Es überraschte mich, denn kaum machten wir uns im Gästezimmer Bettfertig, überkam mich auch schon die Müdigkeit und ich schlief schnell ein. Gegen 14 Uhr standen wir beide auf und hörten in der Küche Stimmen. Die Anderen waren wohl schon eine ganze Weile wach. Ich hatte nicht sonderlich großen Hunger, um ehrlich zu sein, überhaupt nicht. Steffen und ich machten uns fertig und fuhren allesamt mit den Autos, die Gegend erkunden. Wir entschlossen uns, ans Meer zu fahren und als wir auf einer Anhöhe die Bergstraße hinunterfuhren, sah ich weit und breit nichts weiter als riesige Gewächshäuser. Die ganze Gegend war damit übersät und etwas weiter sah man schemenhaft das Meer. Dafür das kaum Wind zu spüren war, war das Wasser ziemlich stürmig. Das bekam ich dann auch noch am eigenen Leib zu spüren. Es machte Spaß da rum zu planschen aber das Salzwasser schmeckte scheußlich und nach dem 5. oder 6. Mal untertauchen hatte ich erstmal die Nase voll und das im wahrsten Sinne des Wortes. Es war schon später Nachmittag, als wir uns langsam auf den Rückweg machten. Man war das staubig und wie das Auto aussah, als wir zurückkamen, also spritzten wir es erstmal mit Wasserschläuchen ab, doch im Grunde war es ein sinnloses Unterfangen. Naja viel konnten wir an dem Tag auch nicht machen, da Mittagspause war - von 14-17 Uhr - und die Läden alle erst 17 Uhr wieder öffneten. Was für eine Arbeitsmoral, schoss es mir durch den Kopf. Aber es sollte noch dicker kommen. Ein paar Tage später mussten Angie und Lothar wieder für ihre Spedition fahren. Toll, jetzt konnten Steffen und ich erst recht nicht mehr das erledigen, weswegen wir beide eigentlich nach Spanien gekommen sind. Denn wir haben uns nur überwiegend Grundstücke im Internet angesehen, obwohl sie meinte, dass sie da schon welche hätte, die sofort gekauft, saniert und wieder verkauft werden könnten. Doch dem war nicht so; nur leeres Geschwätz. Das Schlimme war, dass die Dinge zu Hause auch nicht so liefen wie geplant und abgesprochen.
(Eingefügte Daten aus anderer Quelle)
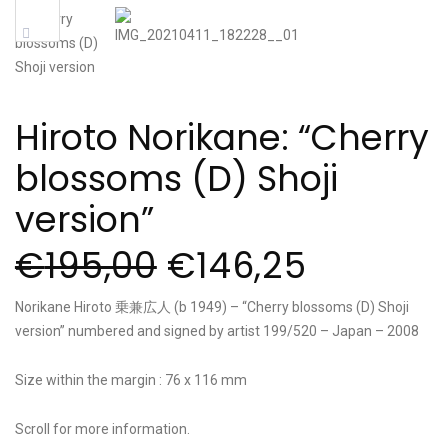
Sale!
Hiroto Norikane: “Cherry
blossoms (D) Shoji
version”
€
195,00
€
146,25
Norikane Hiroto 乗兼広人 (b 1949) – “Cherry blossoms (D) Shoji
version” numbered and signed by artist 199/520 – Japan – 2008
Size within the margin : 76 x 116 mm
Scroll for more information.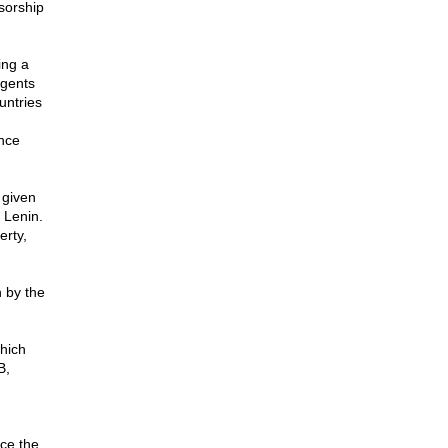
sorship
ing a
agents
untries
ance
 given
 Lenin.
erty,
n by the
which
B,
nce the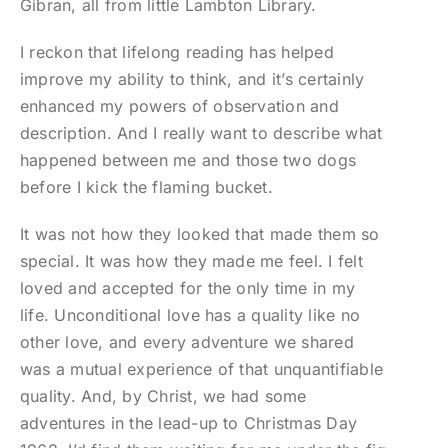
Gibran, all from little Lambton Library.
I reckon that lifelong reading has helped
improve my ability to think, and it’s certainly
enhanced my powers of observation and
description. And I really want to describe what
happened between me and those two dogs
before I kick the flaming bucket.
It was not how they looked that made them so
special. It was how they made me feel. I felt
loved and accepted for the only time in my
life. Unconditional love has a quality like no
other love, and every adventure we shared
was a mutual experience of that unquantifiable
quality. And, by Christ, we had some
adventures in the lead-up to Christmas Day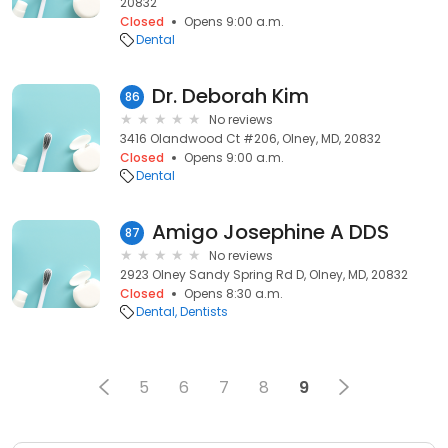
20832
Closed
Opens 9:00 a.m.
Dental
Dr. Deborah Kim
86
No reviews
3416 Olandwood Ct #206, Olney, MD, 20832
Closed
Opens 9:00 a.m.
Dental
Amigo Josephine A DDS
87
No reviews
2923 Olney Sandy Spring Rd D, Olney, MD, 20832
Closed
Opens 8:30 a.m.
Dental
Dentists
5
6
7
8
9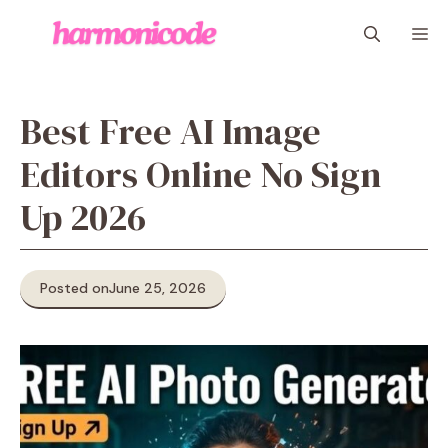
Skip
M
to
content
Best Free AI Image
Editors Online No Sign
Up 2026
Posted on
June 25, 2026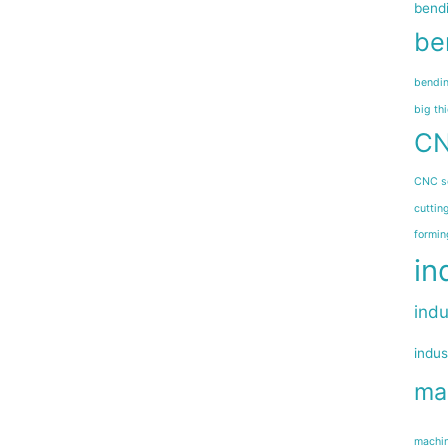
bend
be
bendin
big th
CN
CNC s
cuttin
formin
in
indu
indus
ma
machin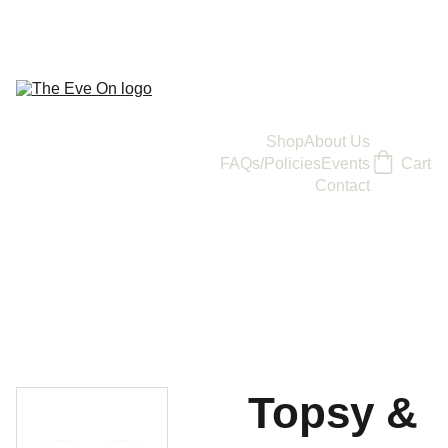
Shop
About Us
FAQs/Policies
Events
Cart
Contact
Topsy &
Aber so ist es immer, da plant man etwas und kommen tut es jedes Mal anders. Warum sollte es auch einmal nach Plan verlaufen? Ist das denn zuviel verlangt? Offensichtlich und so kreisten meine Gedanken ständig in diese Richtung. Hinzu kam, dass wir mittlerweile alles gesehen und erkundet hatten und da André sich nicht so gut in der Umgebung auskannte, besonders was die Grundstücke anging, blieb uns nichts weiter übrig, als im Haus zu bleiben und die Zeit irgendwie rumzubekommen, was natürlich garnicht so einfach war. Für Steffen war es besonders schwierig, da Langeweile für ihn tödlich war. Nur rumsitzen und nichts tun, konnte er noch nie ab. Wir verbrachten einen Tag wieder am Strand wobei Steffen und ich uns einen schlimmen Sonnenbrand zuzogen, da wir die Creme vergessen hatten. Naja zumindest sind wir so zu Farbe gekommen, wenn auch für einen unangenehmen Preis.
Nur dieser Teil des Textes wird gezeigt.